Gist Sparse Attention
🔗 Source: arXiv
Forget, Then Recall: Learnable Compression and Selective Unfolding via Gist Sparse Attention
🚀 Technical Novelty
- Mechanism: Interleaved learnable gist tokens compress raw contexts into dense summaries, serving as differentiable routing signals to selectively unfold and attend only to the most relevant raw token chunks.
- Nuance: Bridges compression and training-time sparsity end-to-end within standard Transformers, avoiding the architectural modifications of NSA, external indexers of DSA, and non-differentiable pooling gates of MoBA.
💡 Yield
- Achieves log-linear per-step decoding complexity O(log n) via recursive gist-of-gist construction.

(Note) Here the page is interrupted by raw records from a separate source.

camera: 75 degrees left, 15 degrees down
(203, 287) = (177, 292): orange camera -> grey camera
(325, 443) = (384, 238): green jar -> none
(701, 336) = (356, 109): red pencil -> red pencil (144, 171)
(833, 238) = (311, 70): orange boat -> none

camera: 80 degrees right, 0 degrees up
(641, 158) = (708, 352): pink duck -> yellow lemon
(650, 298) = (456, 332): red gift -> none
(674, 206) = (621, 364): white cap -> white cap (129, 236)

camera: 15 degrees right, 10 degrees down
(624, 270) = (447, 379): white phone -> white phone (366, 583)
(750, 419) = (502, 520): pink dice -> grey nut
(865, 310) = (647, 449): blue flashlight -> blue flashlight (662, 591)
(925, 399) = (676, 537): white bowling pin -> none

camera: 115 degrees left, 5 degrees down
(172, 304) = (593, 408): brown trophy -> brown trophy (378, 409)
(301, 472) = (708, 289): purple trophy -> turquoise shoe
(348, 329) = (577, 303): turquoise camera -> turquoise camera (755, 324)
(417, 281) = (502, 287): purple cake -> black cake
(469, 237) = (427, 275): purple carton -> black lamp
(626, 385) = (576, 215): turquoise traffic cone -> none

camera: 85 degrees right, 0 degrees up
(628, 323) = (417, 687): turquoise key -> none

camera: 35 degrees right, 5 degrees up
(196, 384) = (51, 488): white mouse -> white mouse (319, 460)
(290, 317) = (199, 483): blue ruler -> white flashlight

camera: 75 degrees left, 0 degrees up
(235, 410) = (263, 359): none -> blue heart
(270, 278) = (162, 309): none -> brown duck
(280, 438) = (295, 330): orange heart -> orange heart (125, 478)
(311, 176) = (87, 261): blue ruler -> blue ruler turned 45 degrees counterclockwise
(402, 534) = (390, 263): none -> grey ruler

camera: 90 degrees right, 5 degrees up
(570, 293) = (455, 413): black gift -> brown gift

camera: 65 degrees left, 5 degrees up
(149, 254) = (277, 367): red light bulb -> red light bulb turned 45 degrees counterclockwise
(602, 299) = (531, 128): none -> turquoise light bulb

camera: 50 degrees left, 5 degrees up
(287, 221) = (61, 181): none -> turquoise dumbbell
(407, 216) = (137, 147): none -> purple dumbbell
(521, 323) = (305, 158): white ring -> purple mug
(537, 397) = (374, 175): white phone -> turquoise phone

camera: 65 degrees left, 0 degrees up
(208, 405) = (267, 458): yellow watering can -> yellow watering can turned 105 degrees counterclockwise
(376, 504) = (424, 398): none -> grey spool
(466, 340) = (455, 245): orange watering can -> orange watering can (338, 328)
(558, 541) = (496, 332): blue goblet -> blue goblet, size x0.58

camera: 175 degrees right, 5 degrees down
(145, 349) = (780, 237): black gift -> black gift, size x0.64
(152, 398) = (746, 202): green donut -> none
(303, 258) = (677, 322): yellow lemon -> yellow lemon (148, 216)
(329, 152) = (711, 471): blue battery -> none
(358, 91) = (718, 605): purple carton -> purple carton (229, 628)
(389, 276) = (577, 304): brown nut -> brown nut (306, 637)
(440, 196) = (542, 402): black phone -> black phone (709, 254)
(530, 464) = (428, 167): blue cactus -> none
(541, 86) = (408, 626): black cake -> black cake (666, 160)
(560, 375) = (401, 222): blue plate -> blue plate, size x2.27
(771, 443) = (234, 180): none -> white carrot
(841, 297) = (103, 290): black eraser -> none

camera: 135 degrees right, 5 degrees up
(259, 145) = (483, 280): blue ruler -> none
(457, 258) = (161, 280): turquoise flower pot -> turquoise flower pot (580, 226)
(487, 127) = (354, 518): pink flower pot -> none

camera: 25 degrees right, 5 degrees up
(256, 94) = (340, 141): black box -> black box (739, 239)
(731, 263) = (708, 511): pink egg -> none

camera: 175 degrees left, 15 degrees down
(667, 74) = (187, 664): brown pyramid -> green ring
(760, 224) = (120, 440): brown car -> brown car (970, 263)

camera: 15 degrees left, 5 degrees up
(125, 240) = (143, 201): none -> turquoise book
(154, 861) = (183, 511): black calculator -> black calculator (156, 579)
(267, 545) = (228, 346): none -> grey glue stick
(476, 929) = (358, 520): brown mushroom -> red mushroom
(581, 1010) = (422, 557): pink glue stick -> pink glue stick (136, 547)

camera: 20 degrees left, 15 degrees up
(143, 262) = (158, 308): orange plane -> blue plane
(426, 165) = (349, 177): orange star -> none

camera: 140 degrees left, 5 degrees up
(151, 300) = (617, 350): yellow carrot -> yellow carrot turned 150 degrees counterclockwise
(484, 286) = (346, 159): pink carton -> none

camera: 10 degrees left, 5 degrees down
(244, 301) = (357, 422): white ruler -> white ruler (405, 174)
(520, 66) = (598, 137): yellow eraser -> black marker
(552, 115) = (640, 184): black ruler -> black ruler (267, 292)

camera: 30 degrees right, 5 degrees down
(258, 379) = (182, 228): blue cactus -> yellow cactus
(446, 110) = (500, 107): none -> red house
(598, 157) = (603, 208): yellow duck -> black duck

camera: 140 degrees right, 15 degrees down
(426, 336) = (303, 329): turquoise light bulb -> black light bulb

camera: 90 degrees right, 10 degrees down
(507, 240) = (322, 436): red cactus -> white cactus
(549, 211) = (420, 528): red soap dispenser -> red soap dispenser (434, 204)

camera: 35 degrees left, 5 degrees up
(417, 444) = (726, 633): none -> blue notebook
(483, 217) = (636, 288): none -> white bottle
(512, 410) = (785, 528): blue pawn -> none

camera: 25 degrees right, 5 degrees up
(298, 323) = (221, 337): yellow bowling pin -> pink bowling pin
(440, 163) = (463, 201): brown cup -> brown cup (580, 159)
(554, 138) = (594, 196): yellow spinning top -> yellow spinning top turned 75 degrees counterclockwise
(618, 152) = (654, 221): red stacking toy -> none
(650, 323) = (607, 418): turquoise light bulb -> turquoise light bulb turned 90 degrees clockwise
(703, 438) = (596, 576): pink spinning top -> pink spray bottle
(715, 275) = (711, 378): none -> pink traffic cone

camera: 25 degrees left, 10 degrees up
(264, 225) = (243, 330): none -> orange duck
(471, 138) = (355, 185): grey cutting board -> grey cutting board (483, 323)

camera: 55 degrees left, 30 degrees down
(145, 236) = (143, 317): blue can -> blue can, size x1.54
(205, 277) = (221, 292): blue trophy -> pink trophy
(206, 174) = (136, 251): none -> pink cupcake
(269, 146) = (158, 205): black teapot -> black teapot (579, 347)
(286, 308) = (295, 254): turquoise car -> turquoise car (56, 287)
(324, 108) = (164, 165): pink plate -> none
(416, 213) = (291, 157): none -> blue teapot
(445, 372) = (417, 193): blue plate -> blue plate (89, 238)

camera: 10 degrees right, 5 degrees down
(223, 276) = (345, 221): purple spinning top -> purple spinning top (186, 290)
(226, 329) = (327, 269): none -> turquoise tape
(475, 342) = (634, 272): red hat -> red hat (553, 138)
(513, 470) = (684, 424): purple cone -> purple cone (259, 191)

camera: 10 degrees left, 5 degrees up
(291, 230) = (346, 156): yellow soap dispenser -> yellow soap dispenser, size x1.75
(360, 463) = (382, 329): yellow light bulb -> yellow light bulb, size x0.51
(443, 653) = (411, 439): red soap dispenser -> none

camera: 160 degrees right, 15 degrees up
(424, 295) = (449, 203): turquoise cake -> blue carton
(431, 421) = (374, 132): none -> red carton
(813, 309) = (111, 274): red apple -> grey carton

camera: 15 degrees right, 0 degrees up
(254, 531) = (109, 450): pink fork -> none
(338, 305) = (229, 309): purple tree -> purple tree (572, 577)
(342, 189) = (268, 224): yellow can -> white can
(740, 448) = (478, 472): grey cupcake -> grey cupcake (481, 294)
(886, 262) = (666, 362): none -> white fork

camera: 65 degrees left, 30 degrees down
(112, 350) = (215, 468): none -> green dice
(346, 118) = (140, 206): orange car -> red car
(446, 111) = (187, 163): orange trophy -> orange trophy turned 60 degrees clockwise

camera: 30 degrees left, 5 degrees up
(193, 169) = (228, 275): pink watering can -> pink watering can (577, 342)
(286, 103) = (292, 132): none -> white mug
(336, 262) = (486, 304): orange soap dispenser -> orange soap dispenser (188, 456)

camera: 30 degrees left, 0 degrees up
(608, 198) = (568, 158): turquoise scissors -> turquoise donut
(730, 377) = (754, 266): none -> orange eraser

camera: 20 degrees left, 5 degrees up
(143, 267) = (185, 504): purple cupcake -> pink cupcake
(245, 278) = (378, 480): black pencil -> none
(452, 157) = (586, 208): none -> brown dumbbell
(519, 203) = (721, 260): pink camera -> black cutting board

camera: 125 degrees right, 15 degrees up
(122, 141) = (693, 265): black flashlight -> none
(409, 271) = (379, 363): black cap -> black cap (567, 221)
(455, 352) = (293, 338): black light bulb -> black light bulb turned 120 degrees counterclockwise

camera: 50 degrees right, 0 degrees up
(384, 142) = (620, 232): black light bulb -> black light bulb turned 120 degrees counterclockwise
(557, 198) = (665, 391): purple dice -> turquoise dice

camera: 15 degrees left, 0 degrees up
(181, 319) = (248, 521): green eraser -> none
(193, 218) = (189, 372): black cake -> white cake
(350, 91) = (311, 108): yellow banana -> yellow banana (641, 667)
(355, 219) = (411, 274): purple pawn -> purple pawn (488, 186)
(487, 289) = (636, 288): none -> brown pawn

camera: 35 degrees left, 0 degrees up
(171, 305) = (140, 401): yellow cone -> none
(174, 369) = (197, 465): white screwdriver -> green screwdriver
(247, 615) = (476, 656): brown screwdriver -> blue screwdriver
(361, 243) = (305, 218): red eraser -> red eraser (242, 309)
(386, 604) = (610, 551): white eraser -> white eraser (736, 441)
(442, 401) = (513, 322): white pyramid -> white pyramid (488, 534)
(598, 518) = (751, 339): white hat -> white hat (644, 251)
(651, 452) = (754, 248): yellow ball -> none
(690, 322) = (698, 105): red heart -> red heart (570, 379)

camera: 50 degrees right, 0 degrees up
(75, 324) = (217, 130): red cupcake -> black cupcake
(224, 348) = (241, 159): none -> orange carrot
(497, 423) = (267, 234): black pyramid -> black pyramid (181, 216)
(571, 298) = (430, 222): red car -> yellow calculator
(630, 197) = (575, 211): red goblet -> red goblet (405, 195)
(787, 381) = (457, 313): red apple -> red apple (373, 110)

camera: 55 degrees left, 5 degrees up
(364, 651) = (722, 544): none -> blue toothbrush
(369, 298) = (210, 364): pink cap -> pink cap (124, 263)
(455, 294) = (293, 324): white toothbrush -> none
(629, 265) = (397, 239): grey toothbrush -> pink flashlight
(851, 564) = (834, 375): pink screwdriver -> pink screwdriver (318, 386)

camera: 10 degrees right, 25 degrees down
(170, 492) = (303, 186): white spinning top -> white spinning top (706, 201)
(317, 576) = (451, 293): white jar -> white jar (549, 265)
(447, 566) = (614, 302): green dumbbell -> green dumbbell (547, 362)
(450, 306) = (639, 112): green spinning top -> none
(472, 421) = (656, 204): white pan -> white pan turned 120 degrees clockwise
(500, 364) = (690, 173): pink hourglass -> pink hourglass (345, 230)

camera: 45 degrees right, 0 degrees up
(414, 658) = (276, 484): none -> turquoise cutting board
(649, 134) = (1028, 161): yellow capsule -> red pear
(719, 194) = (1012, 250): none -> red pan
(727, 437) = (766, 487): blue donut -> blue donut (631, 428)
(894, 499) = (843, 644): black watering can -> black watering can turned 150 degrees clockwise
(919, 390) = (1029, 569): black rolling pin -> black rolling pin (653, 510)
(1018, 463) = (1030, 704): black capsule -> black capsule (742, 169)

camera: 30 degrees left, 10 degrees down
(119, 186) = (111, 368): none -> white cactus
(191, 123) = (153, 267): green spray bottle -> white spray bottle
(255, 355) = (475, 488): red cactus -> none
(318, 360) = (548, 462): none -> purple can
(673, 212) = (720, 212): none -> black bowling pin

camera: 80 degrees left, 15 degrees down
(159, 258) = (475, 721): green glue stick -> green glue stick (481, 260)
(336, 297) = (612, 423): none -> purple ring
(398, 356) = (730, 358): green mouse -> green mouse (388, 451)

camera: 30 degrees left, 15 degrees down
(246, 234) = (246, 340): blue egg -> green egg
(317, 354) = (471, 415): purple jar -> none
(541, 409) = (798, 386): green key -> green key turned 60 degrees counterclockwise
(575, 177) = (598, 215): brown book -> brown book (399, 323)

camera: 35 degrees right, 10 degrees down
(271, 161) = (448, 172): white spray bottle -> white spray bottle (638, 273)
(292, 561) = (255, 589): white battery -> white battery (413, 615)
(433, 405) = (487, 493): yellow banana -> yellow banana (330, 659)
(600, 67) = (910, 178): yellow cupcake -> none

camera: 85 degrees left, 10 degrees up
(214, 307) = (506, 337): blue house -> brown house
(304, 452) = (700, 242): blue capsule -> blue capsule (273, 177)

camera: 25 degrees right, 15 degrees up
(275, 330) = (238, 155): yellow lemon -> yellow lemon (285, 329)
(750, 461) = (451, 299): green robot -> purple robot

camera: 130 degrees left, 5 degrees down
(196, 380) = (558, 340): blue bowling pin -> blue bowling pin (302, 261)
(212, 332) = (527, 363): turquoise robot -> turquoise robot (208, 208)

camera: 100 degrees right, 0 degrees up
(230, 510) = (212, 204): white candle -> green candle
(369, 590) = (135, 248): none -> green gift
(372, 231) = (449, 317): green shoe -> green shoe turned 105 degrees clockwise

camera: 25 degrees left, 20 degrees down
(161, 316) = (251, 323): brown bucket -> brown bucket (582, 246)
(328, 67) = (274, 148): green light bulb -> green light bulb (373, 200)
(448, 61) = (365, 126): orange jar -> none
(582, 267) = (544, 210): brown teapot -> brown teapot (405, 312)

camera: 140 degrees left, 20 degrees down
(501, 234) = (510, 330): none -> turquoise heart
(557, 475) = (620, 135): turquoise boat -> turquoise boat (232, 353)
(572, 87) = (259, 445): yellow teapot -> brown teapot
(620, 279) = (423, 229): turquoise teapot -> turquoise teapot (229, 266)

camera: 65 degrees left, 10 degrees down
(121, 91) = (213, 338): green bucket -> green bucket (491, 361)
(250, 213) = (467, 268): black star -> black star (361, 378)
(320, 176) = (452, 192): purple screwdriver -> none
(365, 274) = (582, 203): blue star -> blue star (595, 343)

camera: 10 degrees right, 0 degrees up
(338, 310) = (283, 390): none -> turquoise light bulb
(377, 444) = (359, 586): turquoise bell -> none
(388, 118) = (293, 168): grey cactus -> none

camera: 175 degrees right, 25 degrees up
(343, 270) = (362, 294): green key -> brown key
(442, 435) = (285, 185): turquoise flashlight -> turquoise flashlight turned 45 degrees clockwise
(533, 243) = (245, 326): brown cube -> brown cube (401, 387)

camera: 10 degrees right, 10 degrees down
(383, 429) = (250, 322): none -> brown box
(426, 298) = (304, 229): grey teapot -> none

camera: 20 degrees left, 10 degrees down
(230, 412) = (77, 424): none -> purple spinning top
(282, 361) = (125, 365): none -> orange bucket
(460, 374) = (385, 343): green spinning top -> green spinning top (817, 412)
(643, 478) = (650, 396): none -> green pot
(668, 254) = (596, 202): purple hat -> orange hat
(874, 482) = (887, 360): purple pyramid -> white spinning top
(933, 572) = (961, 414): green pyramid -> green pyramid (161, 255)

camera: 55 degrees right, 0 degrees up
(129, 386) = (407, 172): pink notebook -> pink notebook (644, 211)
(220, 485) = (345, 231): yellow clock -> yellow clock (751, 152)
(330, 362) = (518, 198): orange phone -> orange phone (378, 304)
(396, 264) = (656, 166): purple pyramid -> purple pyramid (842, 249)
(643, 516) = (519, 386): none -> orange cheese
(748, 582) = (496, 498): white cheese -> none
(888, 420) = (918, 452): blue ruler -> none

- Consistently outperforms compression baselines and inference-time sparse attention on LongBench/RAG benchmarks, delivering 8–12 point gains after fine-tuning under identical token budgets (8× to 32× compression).
⚠️ Limitations
- Selective finetuning requires position-dependent sparse masks that may necessitate custom CUDA kernels for efficient implementation.
- Hierarchical depth and chunking parameters require careful tuning to balance compression ratio against retrieval fidelity, and the coarse-to-fine routing assumes structured context dependencies rather than uniformly dense ones.